Task list:
(A) Reproduce the text on the EU cloud computing communication below in full, word for word.
(B) Gather every line of the records below that contains the string "ZĘBÓW", copying each one as it appears.

Reading text:
18 October 2012

Unleashing the EU Cloud

The European Commission has released its Communication [PDF] on Unleashing the Potential of Cloud Computing in Europe.

The Communication comments that
‘Cloud computing’ in simplified terms can be understood as the storing, processing and use of data on remotely located computers accessed over the internet. This means that users can command almost unlimited computing power on demand, that they do not have to make major capital investments to fulfil their needs and that they can get to their data from anywhere with an internet connection. Cloud computing has the potential to slash users' IT expenditure and to enable many new services to be developed. Using the cloud, even the smallest firms can reach out to ever larger markets while governments can make their services more attractive and efficient even while reining in spending. 
Where the World Wide Web makes information available everywhere and to anyone, cloud computing makes computing power available everywhere and to anyone. Like the web, cloud computing is a technological development that has been ongoing for some time and will continue to develop. Unlike the web, cloud computing is still at a comparatively early stage, giving Europe a chance to act to ensure being at the forefront of its further development and to benefit on both demand and supply side through wide-spread cloud use and cloud provision.

Input:

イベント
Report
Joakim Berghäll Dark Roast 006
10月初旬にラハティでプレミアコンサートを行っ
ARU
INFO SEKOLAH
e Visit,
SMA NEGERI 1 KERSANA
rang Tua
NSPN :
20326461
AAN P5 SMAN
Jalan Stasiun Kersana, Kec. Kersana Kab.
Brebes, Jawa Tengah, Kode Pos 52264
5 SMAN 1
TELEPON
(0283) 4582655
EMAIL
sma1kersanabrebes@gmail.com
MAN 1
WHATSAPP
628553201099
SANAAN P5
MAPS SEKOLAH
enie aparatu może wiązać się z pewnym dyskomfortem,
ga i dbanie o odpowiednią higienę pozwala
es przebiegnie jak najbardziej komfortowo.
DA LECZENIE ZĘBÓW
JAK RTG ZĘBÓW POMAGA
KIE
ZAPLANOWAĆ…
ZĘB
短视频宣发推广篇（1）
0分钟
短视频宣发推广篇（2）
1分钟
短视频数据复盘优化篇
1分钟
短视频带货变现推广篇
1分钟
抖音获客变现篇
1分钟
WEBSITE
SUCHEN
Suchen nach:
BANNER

Solutions:
(A)
18 October 2012

Unleashing the EU Cloud

The European Commission has released its Communication [PDF] on Unleashing the Potential of Cloud Computing in Europe.

The Communication comments that
‘Cloud computing’ in simplified terms can be understood as the storing, processing and use of data on remotely located computers accessed over the internet. This means that users can command almost unlimited computing power on demand, that they do not have to make major capital investments to fulfil their needs and that they can get to their data from anywhere with an internet connection. Cloud computing has the potential to slash users' IT expenditure and to enable many new services to be developed. Using the cloud, even the smallest firms can reach out to ever larger markets while governments can make their services more attractive and efficient even while reining in spending. 
Where the World Wide Web makes information available everywhere and to anyone, cloud computing makes computing power available everywhere and to anyone. Like the web, cloud computing is a technological development that has been ongoing for some time and will continue to develop. Unlike the web, cloud computing is still at a comparatively early stage, giving Europe a chance to act to ensure being at the forefront of its further development and to benefit on both demand and supply side through wide-spread cloud use and cloud provision.

(B)
DA LECZENIE ZĘBÓW
JAK RTG ZĘBÓW POMAGA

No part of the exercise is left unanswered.